## Task goal
Go through the listing and transcribe each line exactly.

## Excerpted data
__________________________________________________

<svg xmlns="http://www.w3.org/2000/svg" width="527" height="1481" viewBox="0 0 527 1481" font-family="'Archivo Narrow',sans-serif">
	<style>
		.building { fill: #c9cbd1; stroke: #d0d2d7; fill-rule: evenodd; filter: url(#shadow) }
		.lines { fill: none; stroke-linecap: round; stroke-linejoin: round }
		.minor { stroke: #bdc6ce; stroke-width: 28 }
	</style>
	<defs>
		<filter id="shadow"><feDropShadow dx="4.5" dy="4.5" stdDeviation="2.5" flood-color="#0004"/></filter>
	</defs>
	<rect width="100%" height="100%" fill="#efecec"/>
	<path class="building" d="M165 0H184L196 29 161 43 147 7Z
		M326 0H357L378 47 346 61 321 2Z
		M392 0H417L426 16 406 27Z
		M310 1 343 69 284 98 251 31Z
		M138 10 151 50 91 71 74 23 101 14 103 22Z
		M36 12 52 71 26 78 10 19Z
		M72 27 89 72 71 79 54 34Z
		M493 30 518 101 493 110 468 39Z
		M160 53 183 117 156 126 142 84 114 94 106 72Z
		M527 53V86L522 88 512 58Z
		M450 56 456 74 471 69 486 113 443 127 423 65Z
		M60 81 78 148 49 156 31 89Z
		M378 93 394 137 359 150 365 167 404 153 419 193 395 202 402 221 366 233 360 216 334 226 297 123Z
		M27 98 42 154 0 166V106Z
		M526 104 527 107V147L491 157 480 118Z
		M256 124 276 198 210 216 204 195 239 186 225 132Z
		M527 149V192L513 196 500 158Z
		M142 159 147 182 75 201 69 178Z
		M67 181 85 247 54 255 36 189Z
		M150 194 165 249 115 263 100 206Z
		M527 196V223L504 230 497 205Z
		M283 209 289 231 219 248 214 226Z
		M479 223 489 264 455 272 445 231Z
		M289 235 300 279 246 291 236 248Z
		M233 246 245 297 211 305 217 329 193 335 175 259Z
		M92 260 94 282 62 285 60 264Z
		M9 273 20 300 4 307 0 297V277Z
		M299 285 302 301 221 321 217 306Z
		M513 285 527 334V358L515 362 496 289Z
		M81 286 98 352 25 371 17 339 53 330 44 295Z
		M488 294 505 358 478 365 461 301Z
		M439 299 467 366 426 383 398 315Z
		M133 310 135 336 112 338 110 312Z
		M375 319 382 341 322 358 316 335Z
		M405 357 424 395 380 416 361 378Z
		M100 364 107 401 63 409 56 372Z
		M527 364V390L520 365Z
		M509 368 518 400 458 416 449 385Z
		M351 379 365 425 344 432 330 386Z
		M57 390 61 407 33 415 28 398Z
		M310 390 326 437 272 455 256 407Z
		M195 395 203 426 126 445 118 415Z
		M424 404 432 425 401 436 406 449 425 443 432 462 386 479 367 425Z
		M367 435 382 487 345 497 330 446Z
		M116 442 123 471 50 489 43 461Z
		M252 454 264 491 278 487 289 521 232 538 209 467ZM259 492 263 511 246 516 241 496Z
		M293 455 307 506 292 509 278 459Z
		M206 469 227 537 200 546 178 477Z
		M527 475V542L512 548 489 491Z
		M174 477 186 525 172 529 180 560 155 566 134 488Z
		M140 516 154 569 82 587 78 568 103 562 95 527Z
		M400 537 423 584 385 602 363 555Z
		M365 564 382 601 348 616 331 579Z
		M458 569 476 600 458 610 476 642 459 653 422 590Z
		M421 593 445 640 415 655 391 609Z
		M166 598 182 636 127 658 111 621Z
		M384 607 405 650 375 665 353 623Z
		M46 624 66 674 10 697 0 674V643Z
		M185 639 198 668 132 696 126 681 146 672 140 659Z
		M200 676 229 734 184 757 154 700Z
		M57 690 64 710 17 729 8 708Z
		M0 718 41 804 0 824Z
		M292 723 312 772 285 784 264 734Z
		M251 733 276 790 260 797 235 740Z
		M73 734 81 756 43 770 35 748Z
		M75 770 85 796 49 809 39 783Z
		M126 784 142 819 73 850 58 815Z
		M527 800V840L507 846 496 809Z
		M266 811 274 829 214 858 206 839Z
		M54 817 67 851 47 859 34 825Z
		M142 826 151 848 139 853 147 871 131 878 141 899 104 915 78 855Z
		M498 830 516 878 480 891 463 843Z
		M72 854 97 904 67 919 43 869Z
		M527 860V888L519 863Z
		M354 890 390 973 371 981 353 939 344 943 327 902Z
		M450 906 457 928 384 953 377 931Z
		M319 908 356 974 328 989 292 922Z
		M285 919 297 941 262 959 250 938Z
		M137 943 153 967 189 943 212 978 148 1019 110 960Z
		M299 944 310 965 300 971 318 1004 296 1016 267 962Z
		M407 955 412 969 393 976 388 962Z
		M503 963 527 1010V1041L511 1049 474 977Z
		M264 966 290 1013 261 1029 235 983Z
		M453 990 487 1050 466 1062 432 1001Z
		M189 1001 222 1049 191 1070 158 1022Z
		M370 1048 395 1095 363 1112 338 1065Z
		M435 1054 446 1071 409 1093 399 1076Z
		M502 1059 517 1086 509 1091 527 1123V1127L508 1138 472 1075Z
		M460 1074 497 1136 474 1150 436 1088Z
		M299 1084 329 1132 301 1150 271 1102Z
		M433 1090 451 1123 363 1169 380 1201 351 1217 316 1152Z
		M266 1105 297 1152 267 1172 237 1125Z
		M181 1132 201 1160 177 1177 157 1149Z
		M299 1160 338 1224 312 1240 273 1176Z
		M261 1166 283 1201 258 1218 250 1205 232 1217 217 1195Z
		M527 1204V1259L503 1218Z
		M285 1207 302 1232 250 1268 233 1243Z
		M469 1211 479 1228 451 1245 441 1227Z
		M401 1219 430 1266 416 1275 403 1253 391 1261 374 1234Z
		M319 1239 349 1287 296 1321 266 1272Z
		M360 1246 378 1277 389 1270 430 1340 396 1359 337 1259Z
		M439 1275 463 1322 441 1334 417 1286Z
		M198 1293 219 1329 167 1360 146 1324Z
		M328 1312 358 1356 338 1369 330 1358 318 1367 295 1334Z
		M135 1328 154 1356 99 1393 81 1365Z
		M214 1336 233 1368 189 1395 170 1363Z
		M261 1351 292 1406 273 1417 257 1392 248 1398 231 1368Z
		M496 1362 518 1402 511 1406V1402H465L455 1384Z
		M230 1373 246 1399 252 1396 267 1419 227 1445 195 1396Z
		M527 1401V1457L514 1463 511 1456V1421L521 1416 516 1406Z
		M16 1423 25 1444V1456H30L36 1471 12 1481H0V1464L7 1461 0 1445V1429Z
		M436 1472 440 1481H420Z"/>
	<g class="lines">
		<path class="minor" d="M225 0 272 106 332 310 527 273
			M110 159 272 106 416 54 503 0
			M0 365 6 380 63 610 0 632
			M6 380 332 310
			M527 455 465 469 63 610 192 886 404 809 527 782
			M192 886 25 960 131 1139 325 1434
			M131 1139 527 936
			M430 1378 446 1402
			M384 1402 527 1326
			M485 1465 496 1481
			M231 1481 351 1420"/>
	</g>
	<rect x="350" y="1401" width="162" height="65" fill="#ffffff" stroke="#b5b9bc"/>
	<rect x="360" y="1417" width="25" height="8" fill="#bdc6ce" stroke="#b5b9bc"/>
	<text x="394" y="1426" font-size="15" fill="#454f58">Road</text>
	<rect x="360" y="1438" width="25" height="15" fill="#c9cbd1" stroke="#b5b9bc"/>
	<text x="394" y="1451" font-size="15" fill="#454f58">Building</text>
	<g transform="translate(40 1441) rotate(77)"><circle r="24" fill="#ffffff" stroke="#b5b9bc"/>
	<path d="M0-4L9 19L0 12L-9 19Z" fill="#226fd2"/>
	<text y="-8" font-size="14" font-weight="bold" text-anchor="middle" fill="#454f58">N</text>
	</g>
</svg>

__________________________________________________

## Response to this exercise
<svg xmlns="http://www.w3.org/2000/svg" width="527" height="1481" viewBox="0 0 527 1481" font-family="'Archivo Narrow',sans-serif">
	<style>
		.building { fill: #c9cbd1; stroke: #d0d2d7; fill-rule: evenodd; filter: url(#shadow) }
		.lines { fill: none; stroke-linecap: round; stroke-linejoin: round }
		.minor { stroke: #bdc6ce; stroke-width: 28 }
	</style>
	<defs>
		<filter id="shadow"><feDropShadow dx="4.5" dy="4.5" stdDeviation="2.5" flood-color="#0004"/></filter>
	</defs>
	<rect width="100%" height="100%" fill="#efecec"/>
	<path class="building" d="M165 0H184L196 29 161 43 147 7Z
		M326 0H357L378 47 346 61 321 2Z
		M392 0H417L426 16 406 27Z
		M310 1 343 69 284 98 251 31Z
		M138 10 151 50 91 71 74 23 101 14 103 22Z
		M36 12 52 71 26 78 10 19Z
		M72 27 89 72 71 79 54 34Z
		M493 30 518 101 493 110 468 39Z
		M160 53 183 117 156 126 142 84 114 94 106 72Z
		M527 53V86L522 88 512 58Z
		M450 56 456 74 471 69 486 113 443 127 423 65Z
		M60 81 78 148 49 156 31 89Z
		M378 93 394 137 359 150 365 167 404 153 419 193 395 202 402 221 366 233 360 216 334 226 297 123Z
		M27 98 42 154 0 166V106Z
		M526 104 527 107V147L491 157 480 118Z
		M256 124 276 198 210 216 204 195 239 186 225 132Z
		M527 149V192L513 196 500 158Z
		M142 159 147 182 75 201 69 178Z
		M67 181 85 247 54 255 36 189Z
		M150 194 165 249 115 263 100 206Z
		M527 196V223L504 230 497 205Z
		M283 209 289 231 219 248 214 226Z
		M479 223 489 264 455 272 445 231Z
		M289 235 300 279 246 291 236 248Z
		M233 246 245 297 211 305 217 329 193 335 175 259Z
		M92 260 94 282 62 285 60 264Z
		M9 273 20 300 4 307 0 297V277Z
		M299 285 302 301 221 321 217 306Z
		M513 285 527 334V358L515 362 496 289Z
		M81 286 98 352 25 371 17 339 53 330 44 295Z
		M488 294 505 358 478 365 461 301Z
		M439 299 467 366 426 383 398 315Z
		M133 310 135 336 112 338 110 312Z
		M375 319 382 341 322 358 316 335Z
		M405 357 424 395 380 416 361 378Z
		M100 364 107 401 63 409 56 372Z
		M527 364V390L520 365Z
		M509 368 518 400 458 416 449 385Z
		M351 379 365 425 344 432 330 386Z
		M57 390 61 407 33 415 28 398Z
		M310 390 326 437 272 455 256 407Z
		M195 395 203 426 126 445 118 415Z
		M424 404 432 425 401 436 406 449 425 443 432 462 386 479 367 425Z
		M367 435 382 487 345 497 330 446Z
		M116 442 123 471 50 489 43 461Z
		M252 454 264 491 278 487 289 521 232 538 209 467ZM259 492 263 511 246 516 241 496Z
		M293 455 307 506 292 509 278 459Z
		M206 469 227 537 200 546 178 477Z
		M527 475V542L512 548 489 491Z
		M174 477 186 525 172 529 180 560 155 566 134 488Z
		M140 516 154 569 82 587 78 568 103 562 95 527Z
		M400 537 423 584 385 602 363 555Z
		M365 564 382 601 348 616 331 579Z
		M458 569 476 600 458 610 476 642 459 653 422 590Z
		M421 593 445 640 415 655 391 609Z
		M166 598 182 636 127 658 111 621Z
		M384 607 405 650 375 665 353 623Z
		M46 624 66 674 10 697 0 674V643Z
		M185 639 198 668 132 696 126 681 146 672 140 659Z
		M200 676 229 734 184 757 154 700Z
		M57 690 64 710 17 729 8 708Z
		M0 718 41 804 0 824Z
		M292 723 312 772 285 784 264 734Z
		M251 733 276 790 260 797 235 740Z
		M73 734 81 756 43 770 35 748Z
		M75 770 85 796 49 809 39 783Z
		M126 784 142 819 73 850 58 815Z
		M527 800V840L507 846 496 809Z
		M266 811 274 829 214 858 206 839Z
		M54 817 67 851 47 859 34 825Z
		M142 826 151 848 139 853 147 871 131 878 141 899 104 915 78 855Z
		M498 830 516 878 480 891 463 843Z
		M72 854 97 904 67 919 43 869Z
		M527 860V888L519 863Z
		M354 890 390 973 371 981 353 939 344 943 327 902Z
		M450 906 457 928 384 953 377 931Z
		M319 908 356 974 328 989 292 922Z
		M285 919 297 941 262 959 250 938Z
		M137 943 153 967 189 943 212 978 148 1019 110 960Z
		M299 944 310 965 300 971 318 1004 296 1016 267 962Z
		M407 955 412 969 393 976 388 962Z
		M503 963 527 1010V1041L511 1049 474 977Z
		M264 966 290 1013 261 1029 235 983Z
		M453 990 487 1050 466 1062 432 1001Z
		M189 1001 222 1049 191 1070 158 1022Z
		M370 1048 395 1095 363 1112 338 1065Z
		M435 1054 446 1071 409 1093 399 1076Z
		M502 1059 517 1086 509 1091 527 1123V1127L508 1138 472 1075Z
		M460 1074 497 1136 474 1150 436 1088Z
		M299 1084 329 1132 301 1150 271 1102Z
		M433 1090 451 1123 363 1169 380 1201 351 1217 316 1152Z
		M266 1105 297 1152 267 1172 237 1125Z
		M181 1132 201 1160 177 1177 157 1149Z
		M299 1160 338 1224 312 1240 273 1176Z
		M261 1166 283 1201 258 1218 250 1205 232 1217 217 1195Z
		M527 1204V1259L503 1218Z
		M285 1207 302 1232 250 1268 233 1243Z
		M469 1211 479 1228 451 1245 441 1227Z
		M401 1219 430 1266 416 1275 403 1253 391 1261 374 1234Z
		M319 1239 349 1287 296 1321 266 1272Z
		M360 1246 378 1277 389 1270 430 1340 396 1359 337 1259Z
		M439 1275 463 1322 441 1334 417 1286Z
		M198 1293 219 1329 167 1360 146 1324Z
		M328 1312 358 1356 338 1369 330 1358 318 1367 295 1334Z
		M135 1328 154 1356 99 1393 81 1365Z
		M214 1336 233 1368 189 1395 170 1363Z
		M261 1351 292 1406 273 1417 257 1392 248 1398 231 1368Z
		M496 1362 518 1402 511 1406V1402H465L455 1384Z
		M230 1373 246 1399 252 1396 267 1419 227 1445 195 1396Z
		M527 1401V1457L514 1463 511 1456V1421L521 1416 516 1406Z
		M16 1423 25 1444V1456H30L36 1471 12 1481H0V1464L7 1461 0 1445V1429Z
		M436 1472 440 1481H420Z"/>
	<g class="lines">
		<path class="minor" d="M225 0 272 106 332 310 527 273
			M110 159 272 106 416 54 503 0
			M0 365 6 380 63 610 0 632
			M6 380 332 310
			M527 455 465 469 63 610 192 886 404 809 527 782
			M192 886 25 960 131 1139 325 1434
			M131 1139 527 936
			M430 1378 446 1402
			M384 1402 527 1326
			M485 1465 496 1481
			M231 1481 351 1420"/>
	</g>
	<rect x="350" y="1401" width="162" height="65" fill="#ffffff" stroke="#b5b9bc"/>
	<rect x="360" y="1417" width="25" height="8" fill="#bdc6ce" stroke="#b5b9bc"/>
	<text x="394" y="1426" font-size="15" fill="#454f58">Road</text>
	<rect x="360" y="1438" width="25" height="15" fill="#c9cbd1" stroke="#b5b9bc"/>
	<text x="394" y="1451" font-size="15" fill="#454f58">Building</text>
	<g transform="translate(40 1441) rotate(77)"><circle r="24" fill="#ffffff" stroke="#b5b9bc"/>
	<path d="M0-4L9 19L0 12L-9 19Z" fill="#226fd2"/>
	<text y="-8" font-size="14" font-weight="bold" text-anchor="middle" fill="#454f58">N</text>
	</g>
</svg>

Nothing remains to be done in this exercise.